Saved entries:
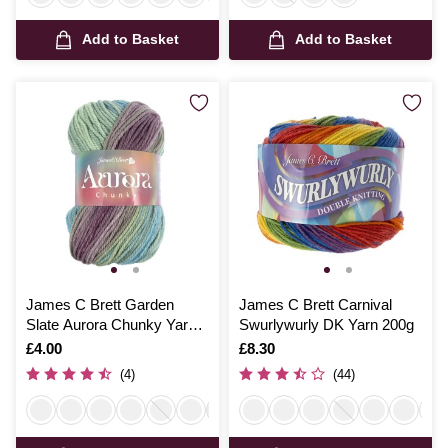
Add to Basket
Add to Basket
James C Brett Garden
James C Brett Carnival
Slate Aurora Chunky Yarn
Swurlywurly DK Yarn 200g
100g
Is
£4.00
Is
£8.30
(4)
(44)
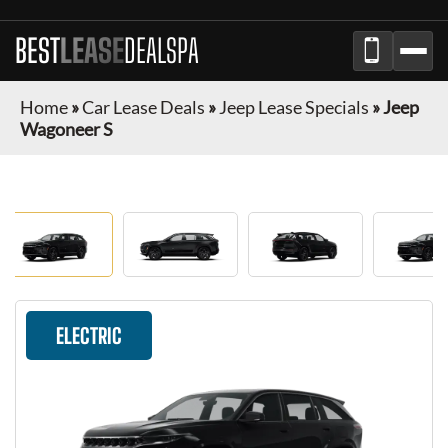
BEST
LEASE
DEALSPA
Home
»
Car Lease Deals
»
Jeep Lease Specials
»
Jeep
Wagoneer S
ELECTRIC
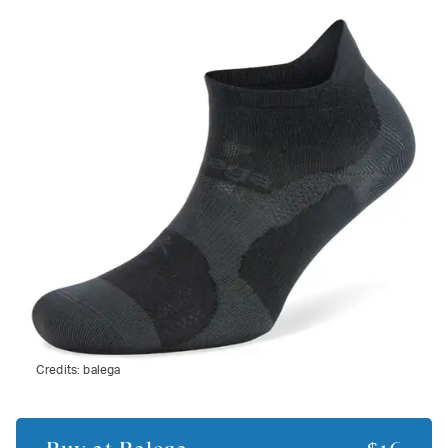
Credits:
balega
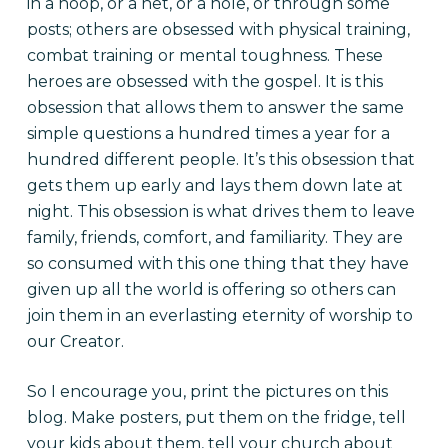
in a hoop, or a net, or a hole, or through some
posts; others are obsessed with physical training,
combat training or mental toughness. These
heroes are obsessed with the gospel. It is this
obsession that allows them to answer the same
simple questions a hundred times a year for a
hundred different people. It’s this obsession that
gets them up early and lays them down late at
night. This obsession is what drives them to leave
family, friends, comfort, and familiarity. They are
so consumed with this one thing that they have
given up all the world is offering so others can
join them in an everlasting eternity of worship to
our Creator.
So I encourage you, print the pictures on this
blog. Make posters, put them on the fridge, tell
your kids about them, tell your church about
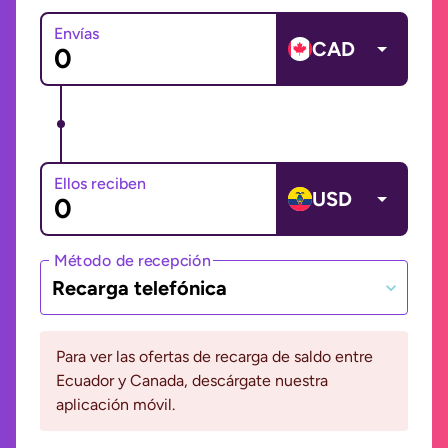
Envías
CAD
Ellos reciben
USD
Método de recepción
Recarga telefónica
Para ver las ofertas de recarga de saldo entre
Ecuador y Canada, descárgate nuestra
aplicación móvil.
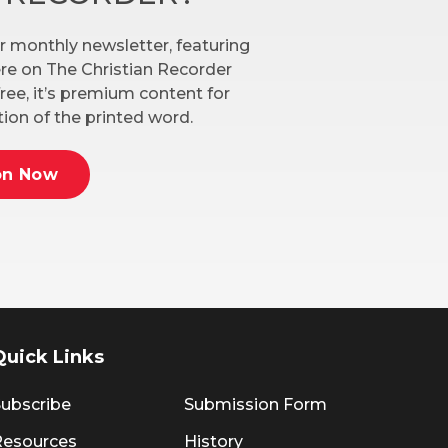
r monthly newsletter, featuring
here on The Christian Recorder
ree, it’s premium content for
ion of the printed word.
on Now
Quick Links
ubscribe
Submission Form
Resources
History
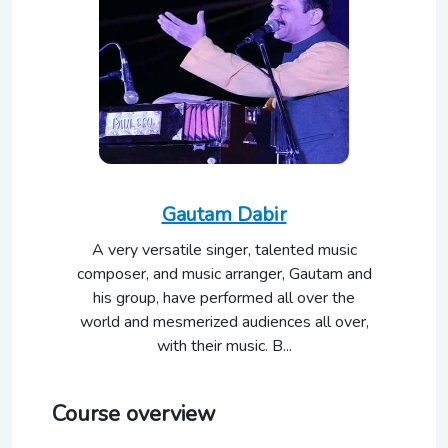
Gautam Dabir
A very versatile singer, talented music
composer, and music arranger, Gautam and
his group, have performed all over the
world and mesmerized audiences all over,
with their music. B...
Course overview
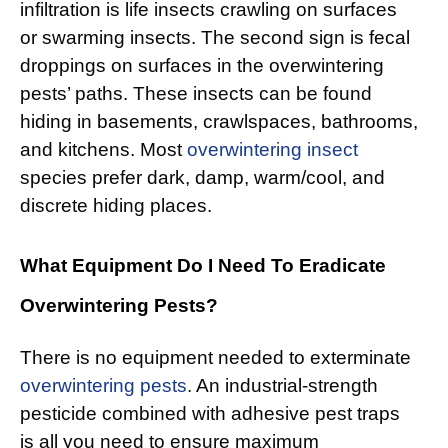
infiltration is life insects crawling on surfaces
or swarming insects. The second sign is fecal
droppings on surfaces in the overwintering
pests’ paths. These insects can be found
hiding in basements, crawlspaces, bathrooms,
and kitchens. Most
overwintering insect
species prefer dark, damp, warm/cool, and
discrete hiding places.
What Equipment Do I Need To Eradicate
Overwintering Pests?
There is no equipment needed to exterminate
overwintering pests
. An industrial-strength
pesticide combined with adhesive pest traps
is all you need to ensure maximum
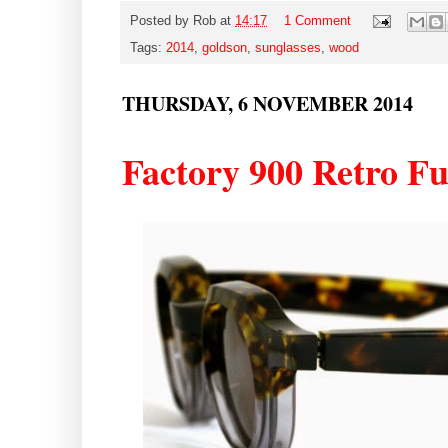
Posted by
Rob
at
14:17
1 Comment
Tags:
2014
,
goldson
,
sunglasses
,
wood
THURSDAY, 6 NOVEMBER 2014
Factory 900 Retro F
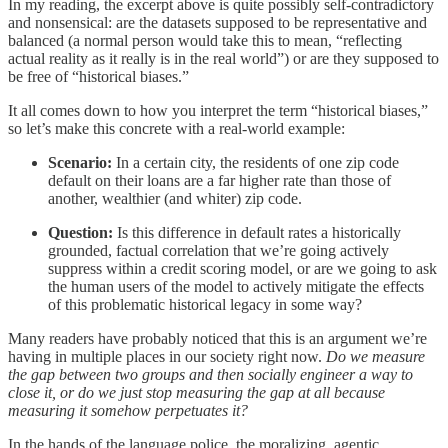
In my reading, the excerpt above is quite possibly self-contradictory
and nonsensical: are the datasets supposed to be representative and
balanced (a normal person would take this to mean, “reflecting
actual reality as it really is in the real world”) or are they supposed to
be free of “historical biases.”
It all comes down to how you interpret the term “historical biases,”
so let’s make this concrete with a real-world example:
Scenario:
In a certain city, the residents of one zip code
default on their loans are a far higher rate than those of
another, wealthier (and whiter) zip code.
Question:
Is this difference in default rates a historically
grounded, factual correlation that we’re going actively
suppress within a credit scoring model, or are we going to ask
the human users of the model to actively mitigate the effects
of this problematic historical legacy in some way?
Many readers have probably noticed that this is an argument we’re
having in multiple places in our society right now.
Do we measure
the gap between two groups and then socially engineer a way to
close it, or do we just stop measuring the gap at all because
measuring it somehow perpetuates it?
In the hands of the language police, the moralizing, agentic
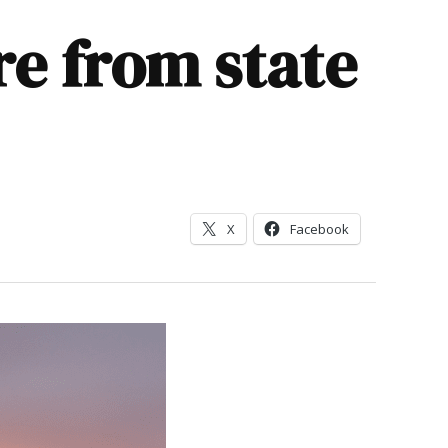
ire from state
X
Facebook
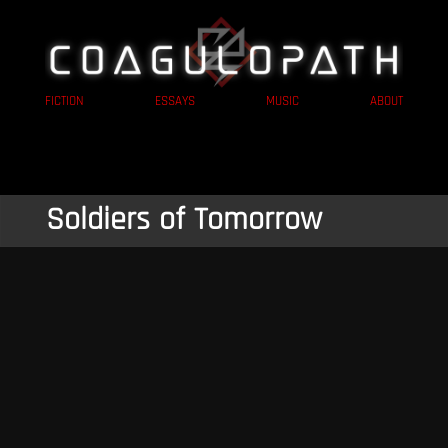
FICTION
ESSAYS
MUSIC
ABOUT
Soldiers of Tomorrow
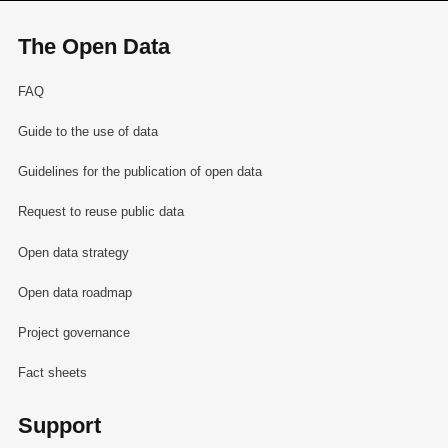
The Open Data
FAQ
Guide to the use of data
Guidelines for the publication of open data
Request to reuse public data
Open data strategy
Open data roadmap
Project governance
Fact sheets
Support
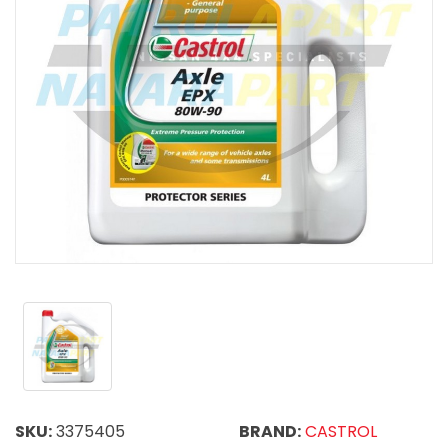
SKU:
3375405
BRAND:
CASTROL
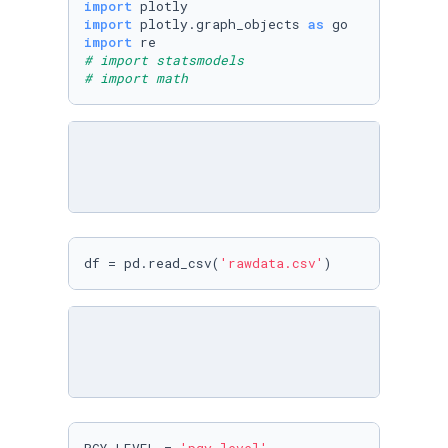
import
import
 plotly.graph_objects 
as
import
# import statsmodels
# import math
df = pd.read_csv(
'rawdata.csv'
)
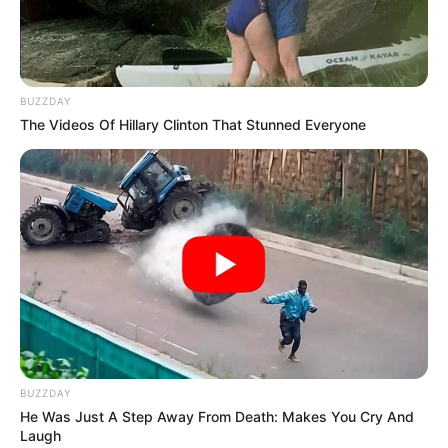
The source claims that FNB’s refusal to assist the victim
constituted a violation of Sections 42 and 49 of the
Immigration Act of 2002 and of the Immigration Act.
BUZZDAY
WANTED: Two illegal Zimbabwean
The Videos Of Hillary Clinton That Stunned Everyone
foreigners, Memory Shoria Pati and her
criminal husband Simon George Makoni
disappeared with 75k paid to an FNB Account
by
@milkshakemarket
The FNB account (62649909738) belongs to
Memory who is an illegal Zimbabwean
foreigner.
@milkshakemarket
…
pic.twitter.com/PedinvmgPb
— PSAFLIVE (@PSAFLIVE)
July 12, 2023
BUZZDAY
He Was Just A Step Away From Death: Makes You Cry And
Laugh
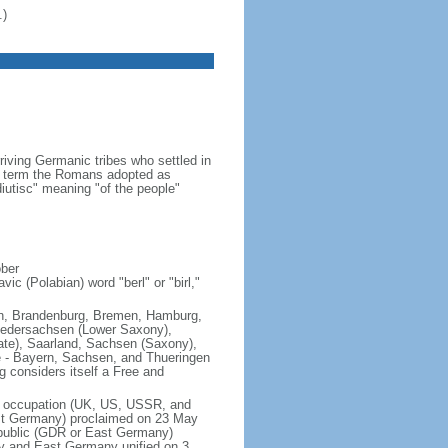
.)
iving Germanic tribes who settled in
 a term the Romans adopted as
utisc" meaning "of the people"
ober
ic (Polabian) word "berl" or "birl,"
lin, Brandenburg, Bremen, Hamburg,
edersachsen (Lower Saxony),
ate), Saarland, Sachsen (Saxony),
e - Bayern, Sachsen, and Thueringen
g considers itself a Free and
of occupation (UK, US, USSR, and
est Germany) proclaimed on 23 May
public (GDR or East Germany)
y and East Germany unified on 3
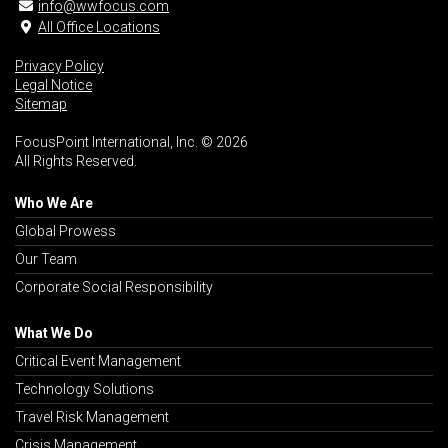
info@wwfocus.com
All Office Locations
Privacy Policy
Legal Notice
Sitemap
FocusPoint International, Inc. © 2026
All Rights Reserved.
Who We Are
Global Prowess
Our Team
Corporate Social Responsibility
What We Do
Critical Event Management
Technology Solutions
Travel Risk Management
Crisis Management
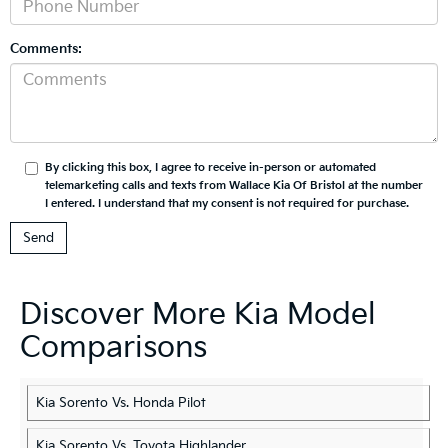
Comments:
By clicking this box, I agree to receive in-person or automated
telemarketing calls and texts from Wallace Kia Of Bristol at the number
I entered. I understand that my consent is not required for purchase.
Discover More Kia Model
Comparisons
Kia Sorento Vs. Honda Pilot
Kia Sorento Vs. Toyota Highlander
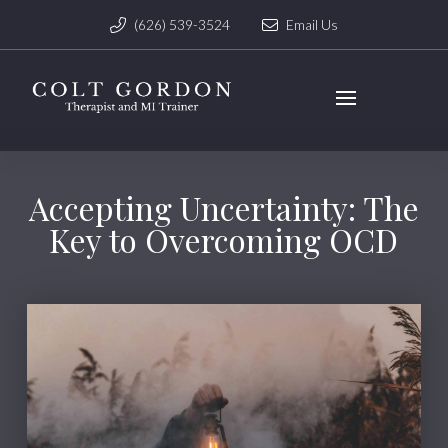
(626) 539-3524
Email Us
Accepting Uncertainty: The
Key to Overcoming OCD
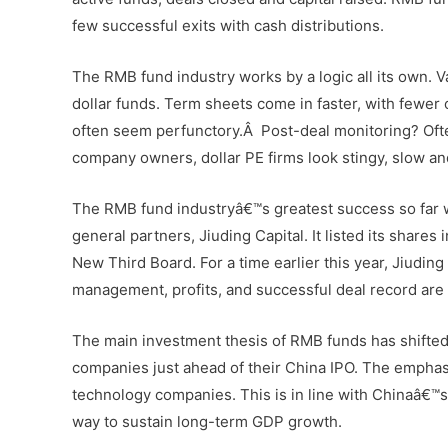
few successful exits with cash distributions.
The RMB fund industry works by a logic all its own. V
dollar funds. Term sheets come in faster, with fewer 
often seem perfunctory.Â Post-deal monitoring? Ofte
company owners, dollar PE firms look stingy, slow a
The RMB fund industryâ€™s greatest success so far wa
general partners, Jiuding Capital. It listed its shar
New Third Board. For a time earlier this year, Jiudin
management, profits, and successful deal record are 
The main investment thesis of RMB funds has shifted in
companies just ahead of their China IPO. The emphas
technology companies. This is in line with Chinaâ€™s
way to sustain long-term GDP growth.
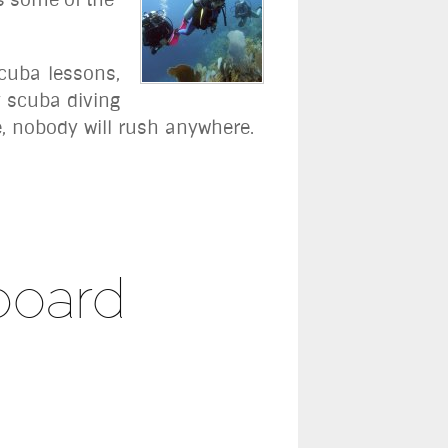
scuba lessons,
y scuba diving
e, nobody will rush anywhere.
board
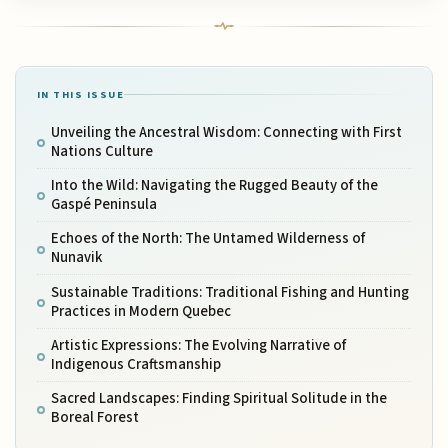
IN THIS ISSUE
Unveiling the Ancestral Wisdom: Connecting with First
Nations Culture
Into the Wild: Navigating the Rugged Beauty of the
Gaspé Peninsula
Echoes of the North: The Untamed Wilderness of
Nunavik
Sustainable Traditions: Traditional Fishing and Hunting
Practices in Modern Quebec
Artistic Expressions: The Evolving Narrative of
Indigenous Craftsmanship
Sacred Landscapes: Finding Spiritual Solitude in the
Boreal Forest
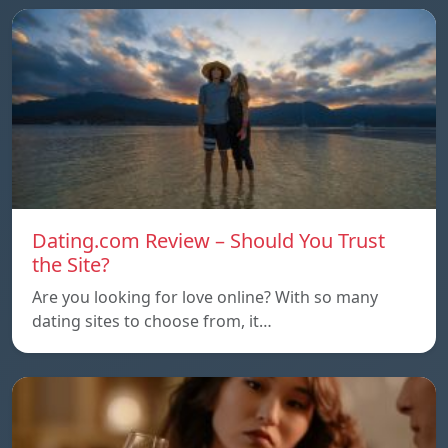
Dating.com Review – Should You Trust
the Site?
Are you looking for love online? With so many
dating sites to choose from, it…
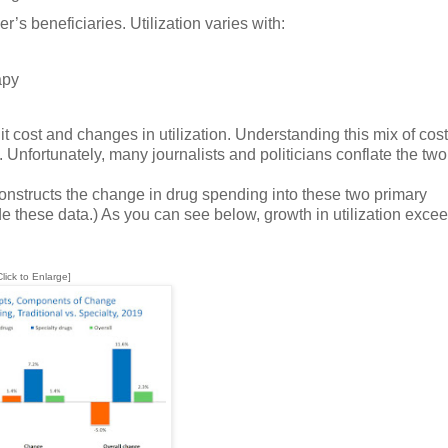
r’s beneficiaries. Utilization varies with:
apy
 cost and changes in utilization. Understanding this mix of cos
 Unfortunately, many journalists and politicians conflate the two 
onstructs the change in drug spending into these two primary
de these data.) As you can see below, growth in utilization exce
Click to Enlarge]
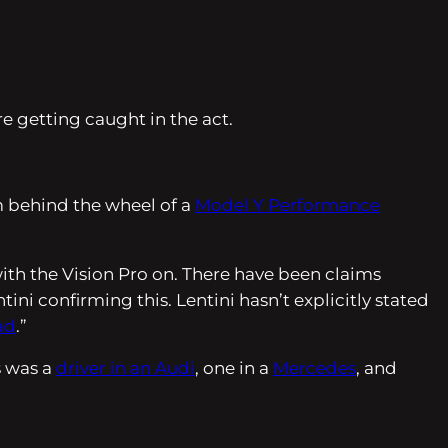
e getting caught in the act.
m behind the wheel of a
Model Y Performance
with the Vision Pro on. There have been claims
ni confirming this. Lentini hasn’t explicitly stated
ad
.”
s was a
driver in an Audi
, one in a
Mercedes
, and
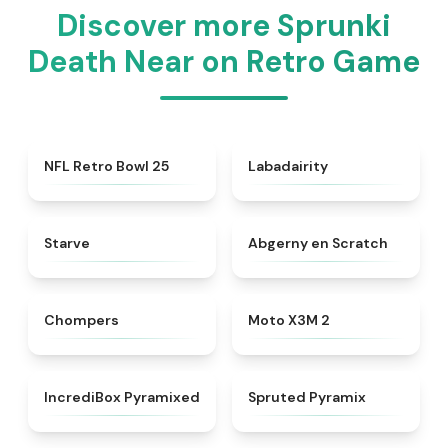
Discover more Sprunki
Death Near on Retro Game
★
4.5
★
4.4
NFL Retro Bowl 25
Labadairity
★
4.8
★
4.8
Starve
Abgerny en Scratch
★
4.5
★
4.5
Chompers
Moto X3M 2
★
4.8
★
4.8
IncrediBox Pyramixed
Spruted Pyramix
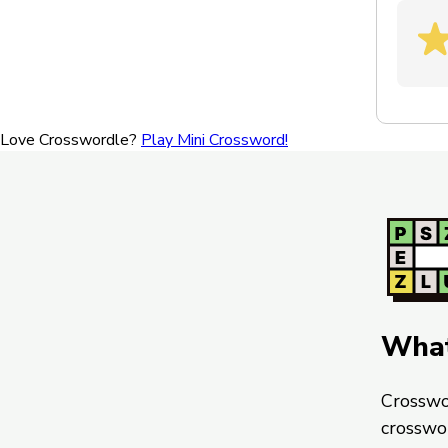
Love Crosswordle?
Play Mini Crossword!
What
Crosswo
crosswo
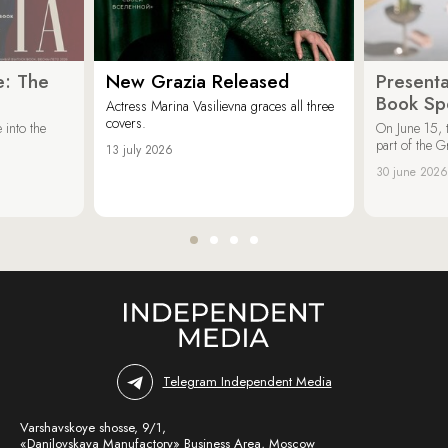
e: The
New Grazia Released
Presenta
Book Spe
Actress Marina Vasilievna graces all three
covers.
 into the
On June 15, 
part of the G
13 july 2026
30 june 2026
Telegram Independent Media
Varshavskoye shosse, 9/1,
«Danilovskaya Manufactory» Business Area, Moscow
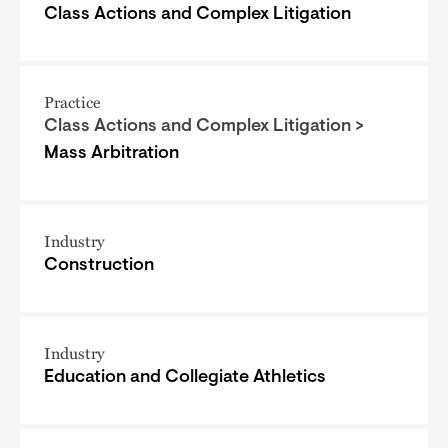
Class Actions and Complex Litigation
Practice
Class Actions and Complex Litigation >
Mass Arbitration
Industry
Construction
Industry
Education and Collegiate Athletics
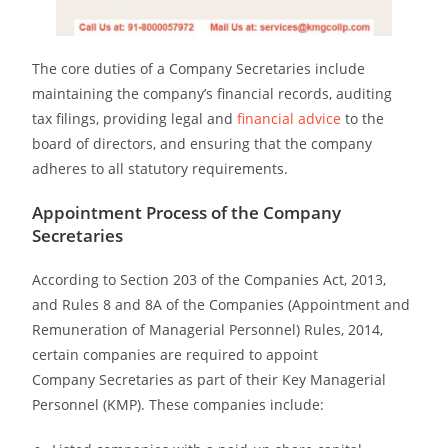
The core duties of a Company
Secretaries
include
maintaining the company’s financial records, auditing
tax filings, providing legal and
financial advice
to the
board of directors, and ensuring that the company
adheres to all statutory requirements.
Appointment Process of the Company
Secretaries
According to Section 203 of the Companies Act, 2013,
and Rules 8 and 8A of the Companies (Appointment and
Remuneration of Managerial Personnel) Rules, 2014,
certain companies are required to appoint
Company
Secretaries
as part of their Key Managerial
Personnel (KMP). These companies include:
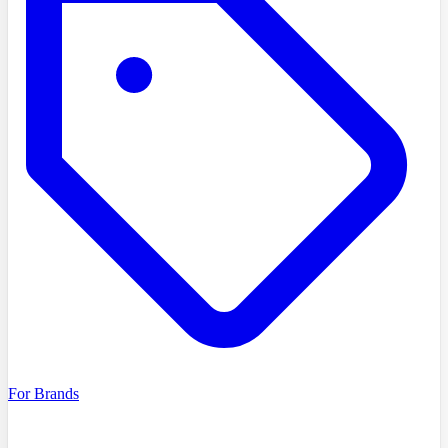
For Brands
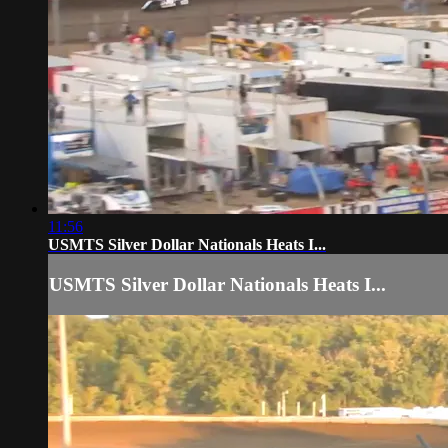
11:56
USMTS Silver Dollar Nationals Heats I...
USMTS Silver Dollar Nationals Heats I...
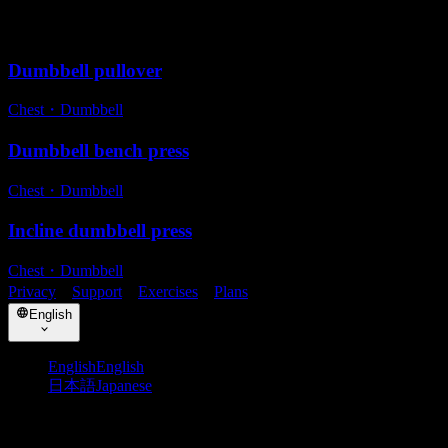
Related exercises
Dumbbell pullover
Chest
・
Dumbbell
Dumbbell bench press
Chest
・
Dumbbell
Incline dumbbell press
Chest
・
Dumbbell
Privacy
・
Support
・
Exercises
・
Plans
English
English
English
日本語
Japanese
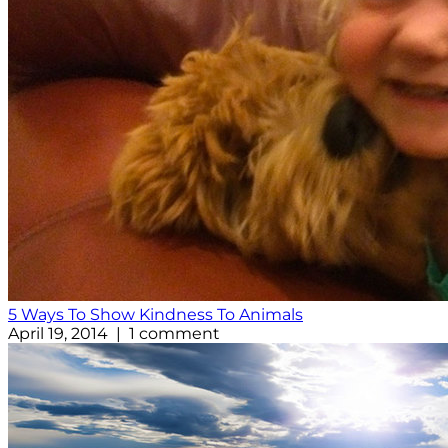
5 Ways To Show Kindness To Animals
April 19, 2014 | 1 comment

JOB: Recast the stretch from the line containing "few successful exits with cash distributions." through the line containing "general partners, Jiuding" as a numbered list, omitting any blank lines.

ANSWER TO THE EXERCISE:
1. few successful exits with cash distributions.
2. The RMB fund industry works by a logic all its own. V
3. dollar funds. Term sheets come in faster, with fewer 
4. often seem perfunctory.Â Post-deal monitoring? Ofte
5. company owners, dollar PE firms look stingy, slow a
6. The RMB fund industryâ€™s greatest success so far wa
7. general partners, Jiuding Capital. It listed its shar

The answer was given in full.